» The data
|---|

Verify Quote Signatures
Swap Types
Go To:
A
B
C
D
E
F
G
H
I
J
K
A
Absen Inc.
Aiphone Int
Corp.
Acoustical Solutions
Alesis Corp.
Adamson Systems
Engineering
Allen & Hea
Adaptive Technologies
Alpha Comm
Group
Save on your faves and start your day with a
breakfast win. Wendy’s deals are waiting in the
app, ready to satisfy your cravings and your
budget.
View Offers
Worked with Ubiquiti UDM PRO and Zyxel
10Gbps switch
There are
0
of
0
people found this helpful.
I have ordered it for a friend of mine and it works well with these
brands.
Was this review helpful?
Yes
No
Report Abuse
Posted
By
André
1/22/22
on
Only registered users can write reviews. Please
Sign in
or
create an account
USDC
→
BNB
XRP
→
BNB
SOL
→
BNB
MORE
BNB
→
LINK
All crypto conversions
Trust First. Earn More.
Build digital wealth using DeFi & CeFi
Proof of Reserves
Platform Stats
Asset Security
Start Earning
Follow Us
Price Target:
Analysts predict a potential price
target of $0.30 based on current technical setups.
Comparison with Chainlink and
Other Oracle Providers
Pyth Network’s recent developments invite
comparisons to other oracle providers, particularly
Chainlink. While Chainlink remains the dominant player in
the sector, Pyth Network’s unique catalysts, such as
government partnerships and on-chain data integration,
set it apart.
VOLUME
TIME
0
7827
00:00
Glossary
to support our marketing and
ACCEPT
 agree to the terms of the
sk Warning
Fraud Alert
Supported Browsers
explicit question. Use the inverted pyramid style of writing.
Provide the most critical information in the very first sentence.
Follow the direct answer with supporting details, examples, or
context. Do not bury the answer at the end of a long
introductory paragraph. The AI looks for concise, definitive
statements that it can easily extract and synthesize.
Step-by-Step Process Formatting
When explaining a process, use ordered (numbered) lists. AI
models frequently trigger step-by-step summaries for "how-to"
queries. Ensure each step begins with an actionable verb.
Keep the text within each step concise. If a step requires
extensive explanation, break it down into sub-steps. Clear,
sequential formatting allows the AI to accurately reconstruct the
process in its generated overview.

|---|

» Request
Transcribe each line of the data above, unaltered, from the one where "agree to the terms of the" appears to the one where "Step-by-Step Process Formatting" appears, inclusive of both.

» Final answer
 agree to the terms of the
sk Warning
Fraud Alert
Supported Browsers
explicit question. Use the inverted pyramid style of writing.
Provide the most critical information in the very first sentence.
Follow the direct answer with supporting details, examples, or
context. Do not bury the answer at the end of a long
introductory paragraph. The AI looks for concise, definitive
statements that it can easily extract and synthesize.
Step-by-Step Process Formatting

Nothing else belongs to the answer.